It was opened on December 3, 1844 and was finished by January 1, 1845, as an open cut--that is, a reinforced trench open to the sky. It was built to reduce the grade of the railroad line on its way to the South Ferry at the foot of Atlantic Street (now Avenue), from which passenger could catch ferries to New York City (Manhattan Island).
Five years later a "sturdy brick arch" was placed over the cut, making it a true tunnel. As built, the tunnel was 21 feet wide, 17 feet high and 1,611 feet long.
Insofar as it carried railroad trains under a city street, it could be described as the first subway built in the world, though unlike a modern rapid transit subway, it had no stations. The ends of the tunnel were sealed in the fall of 1861.
In March 1916, the FBI suspected German terrorists were making bombs in the tunnel, and broke through.

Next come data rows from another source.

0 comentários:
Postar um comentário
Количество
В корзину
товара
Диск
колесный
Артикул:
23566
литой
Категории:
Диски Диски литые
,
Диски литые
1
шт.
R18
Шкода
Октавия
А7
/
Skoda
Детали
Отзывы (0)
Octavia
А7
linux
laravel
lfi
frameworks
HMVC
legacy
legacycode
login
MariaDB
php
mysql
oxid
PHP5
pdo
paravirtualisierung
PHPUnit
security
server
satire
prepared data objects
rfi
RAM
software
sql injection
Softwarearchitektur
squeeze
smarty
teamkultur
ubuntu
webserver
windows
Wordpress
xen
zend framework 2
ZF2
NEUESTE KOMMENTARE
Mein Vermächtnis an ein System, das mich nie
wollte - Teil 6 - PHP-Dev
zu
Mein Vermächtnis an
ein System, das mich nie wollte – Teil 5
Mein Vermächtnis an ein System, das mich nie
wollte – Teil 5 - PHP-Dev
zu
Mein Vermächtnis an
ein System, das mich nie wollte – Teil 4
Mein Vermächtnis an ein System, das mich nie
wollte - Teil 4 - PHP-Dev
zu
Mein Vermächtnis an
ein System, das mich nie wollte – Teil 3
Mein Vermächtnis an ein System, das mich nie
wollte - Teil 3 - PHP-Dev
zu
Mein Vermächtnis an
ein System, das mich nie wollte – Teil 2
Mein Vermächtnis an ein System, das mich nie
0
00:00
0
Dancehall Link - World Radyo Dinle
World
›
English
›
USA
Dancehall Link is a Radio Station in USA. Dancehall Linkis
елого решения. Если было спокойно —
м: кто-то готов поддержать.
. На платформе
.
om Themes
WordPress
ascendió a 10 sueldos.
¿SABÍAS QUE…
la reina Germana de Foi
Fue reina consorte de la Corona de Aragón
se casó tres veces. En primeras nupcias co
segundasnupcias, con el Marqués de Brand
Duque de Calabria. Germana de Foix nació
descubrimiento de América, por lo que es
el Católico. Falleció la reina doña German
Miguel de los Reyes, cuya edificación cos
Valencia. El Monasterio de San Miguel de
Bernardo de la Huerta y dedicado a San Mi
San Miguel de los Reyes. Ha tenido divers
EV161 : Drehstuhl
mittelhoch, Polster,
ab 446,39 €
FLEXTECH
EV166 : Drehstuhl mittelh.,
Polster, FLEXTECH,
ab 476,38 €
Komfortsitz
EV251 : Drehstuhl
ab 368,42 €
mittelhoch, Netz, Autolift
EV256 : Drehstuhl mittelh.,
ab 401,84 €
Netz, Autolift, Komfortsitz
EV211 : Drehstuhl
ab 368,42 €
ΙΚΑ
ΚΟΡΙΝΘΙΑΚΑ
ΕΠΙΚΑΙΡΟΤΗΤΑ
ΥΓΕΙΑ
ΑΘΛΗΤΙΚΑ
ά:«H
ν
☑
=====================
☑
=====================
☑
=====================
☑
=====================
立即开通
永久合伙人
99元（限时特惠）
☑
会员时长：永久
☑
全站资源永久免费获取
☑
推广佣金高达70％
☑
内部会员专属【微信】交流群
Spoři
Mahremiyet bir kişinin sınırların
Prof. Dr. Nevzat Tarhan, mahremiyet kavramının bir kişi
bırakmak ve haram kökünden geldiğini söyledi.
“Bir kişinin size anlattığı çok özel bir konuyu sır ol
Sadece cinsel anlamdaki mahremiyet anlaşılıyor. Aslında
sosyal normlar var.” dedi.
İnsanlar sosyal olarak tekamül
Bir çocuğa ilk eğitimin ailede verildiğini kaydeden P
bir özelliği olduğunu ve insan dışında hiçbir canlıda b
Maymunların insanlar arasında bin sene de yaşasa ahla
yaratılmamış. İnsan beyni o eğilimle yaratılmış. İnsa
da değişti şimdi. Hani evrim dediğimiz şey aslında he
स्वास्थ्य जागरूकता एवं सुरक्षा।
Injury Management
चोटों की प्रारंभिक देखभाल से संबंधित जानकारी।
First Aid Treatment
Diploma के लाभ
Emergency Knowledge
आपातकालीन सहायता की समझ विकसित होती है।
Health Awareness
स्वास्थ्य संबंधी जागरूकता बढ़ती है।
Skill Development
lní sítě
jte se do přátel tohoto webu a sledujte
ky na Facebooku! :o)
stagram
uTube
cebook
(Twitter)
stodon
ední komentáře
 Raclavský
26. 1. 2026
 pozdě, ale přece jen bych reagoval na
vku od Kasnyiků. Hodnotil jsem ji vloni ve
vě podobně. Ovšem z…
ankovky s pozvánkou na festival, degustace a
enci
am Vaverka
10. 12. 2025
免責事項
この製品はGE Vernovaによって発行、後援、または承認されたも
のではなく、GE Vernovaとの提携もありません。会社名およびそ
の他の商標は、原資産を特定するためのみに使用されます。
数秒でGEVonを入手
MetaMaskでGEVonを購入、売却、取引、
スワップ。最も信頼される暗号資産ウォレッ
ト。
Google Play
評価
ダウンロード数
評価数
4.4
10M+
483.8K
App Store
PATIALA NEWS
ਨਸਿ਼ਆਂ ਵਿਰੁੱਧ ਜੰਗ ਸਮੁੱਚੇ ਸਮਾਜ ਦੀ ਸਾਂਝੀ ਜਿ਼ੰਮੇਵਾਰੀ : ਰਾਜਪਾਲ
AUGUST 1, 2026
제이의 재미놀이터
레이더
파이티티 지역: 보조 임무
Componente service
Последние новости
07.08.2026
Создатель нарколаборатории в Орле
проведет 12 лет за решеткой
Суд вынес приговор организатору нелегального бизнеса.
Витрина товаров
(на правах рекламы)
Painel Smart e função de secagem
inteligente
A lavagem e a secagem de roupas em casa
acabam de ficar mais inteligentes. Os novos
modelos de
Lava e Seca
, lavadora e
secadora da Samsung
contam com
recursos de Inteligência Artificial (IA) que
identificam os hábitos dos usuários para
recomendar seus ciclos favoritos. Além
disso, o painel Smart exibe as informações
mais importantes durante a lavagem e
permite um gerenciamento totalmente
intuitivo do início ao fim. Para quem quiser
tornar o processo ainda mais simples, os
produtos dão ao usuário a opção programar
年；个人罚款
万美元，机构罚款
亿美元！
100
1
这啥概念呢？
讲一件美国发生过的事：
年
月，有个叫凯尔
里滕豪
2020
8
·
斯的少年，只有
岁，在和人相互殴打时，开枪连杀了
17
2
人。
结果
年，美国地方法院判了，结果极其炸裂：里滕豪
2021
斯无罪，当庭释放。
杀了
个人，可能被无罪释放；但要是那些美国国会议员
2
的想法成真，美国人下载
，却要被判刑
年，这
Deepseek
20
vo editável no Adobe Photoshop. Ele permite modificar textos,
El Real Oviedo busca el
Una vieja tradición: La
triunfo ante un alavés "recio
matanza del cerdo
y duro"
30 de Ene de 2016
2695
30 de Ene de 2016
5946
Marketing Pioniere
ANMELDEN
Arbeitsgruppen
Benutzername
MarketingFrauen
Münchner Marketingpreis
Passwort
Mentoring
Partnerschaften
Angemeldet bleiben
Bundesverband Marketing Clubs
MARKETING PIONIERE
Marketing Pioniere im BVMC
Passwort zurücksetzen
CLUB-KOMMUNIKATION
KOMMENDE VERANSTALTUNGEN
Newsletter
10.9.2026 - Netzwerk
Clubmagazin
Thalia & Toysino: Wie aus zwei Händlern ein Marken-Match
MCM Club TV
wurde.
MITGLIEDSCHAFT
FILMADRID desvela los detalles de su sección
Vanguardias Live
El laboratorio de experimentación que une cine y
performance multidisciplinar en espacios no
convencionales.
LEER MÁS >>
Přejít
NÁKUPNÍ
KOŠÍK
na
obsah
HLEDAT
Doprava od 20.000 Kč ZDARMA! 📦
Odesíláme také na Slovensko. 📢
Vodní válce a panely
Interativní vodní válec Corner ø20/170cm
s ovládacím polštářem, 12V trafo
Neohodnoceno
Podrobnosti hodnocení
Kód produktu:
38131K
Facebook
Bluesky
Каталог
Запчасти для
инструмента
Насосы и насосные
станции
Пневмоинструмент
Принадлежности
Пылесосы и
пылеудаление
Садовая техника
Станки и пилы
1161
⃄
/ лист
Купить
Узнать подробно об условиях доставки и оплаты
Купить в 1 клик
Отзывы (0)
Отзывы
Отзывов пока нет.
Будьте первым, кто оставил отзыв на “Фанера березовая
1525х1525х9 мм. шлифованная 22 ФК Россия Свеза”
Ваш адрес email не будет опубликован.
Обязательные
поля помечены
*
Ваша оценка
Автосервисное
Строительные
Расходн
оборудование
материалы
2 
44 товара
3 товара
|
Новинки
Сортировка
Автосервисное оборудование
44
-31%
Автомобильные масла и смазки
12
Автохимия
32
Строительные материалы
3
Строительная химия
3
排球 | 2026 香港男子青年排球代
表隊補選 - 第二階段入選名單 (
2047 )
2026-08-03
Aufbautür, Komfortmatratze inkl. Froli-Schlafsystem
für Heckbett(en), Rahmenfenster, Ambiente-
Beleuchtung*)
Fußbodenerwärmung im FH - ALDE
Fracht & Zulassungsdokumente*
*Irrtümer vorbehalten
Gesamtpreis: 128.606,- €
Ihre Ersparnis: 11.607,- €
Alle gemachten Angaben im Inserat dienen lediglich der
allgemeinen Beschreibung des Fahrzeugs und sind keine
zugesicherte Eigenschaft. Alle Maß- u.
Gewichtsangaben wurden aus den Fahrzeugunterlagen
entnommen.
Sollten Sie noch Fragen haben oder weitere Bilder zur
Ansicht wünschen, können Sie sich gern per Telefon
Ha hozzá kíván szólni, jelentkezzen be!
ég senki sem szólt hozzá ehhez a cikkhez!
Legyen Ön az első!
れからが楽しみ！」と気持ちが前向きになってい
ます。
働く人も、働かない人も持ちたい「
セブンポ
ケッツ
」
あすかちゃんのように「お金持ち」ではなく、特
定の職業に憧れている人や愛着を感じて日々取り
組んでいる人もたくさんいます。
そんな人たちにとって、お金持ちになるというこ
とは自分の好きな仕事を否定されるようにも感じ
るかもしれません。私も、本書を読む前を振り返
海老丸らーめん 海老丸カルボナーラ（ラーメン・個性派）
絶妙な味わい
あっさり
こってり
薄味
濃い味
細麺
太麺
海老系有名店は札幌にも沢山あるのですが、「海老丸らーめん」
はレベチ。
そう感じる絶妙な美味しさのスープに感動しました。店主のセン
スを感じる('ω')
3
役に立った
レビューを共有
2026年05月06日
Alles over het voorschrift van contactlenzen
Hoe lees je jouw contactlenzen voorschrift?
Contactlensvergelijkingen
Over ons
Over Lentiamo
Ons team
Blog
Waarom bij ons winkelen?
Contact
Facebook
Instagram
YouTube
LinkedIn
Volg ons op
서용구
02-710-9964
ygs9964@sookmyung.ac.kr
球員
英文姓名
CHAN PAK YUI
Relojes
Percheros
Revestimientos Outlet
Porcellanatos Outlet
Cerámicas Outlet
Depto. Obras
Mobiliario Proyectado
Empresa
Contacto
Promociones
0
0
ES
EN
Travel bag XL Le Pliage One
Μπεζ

They found nothing, installed an electric light, and resealed the tunnel. In the 1920s the tunnel was reportedly used for both mushroom growing and bootleg whiskey stills. In 1936, New York City police broke into the tunnel with jackhammers to look for the body of a hoodlum supposedly buried there. In 1941 the tunnel was again inspected by the federal Works Progress Administration to determine its structural strength. A few years later, it was once again opened, this time by the FBI, in an unsuccessful search for spies. During the late 1950s it was inspected by two rail historians, George Horn and Martin Schachne.
It fell into myth, but was rediscovered by the 18-year-old Robert "Bob" Diamond in 1981, who entered from a manhole at Atlantic and Court Street. It has been listed on the National Register of Historic Places since 1989.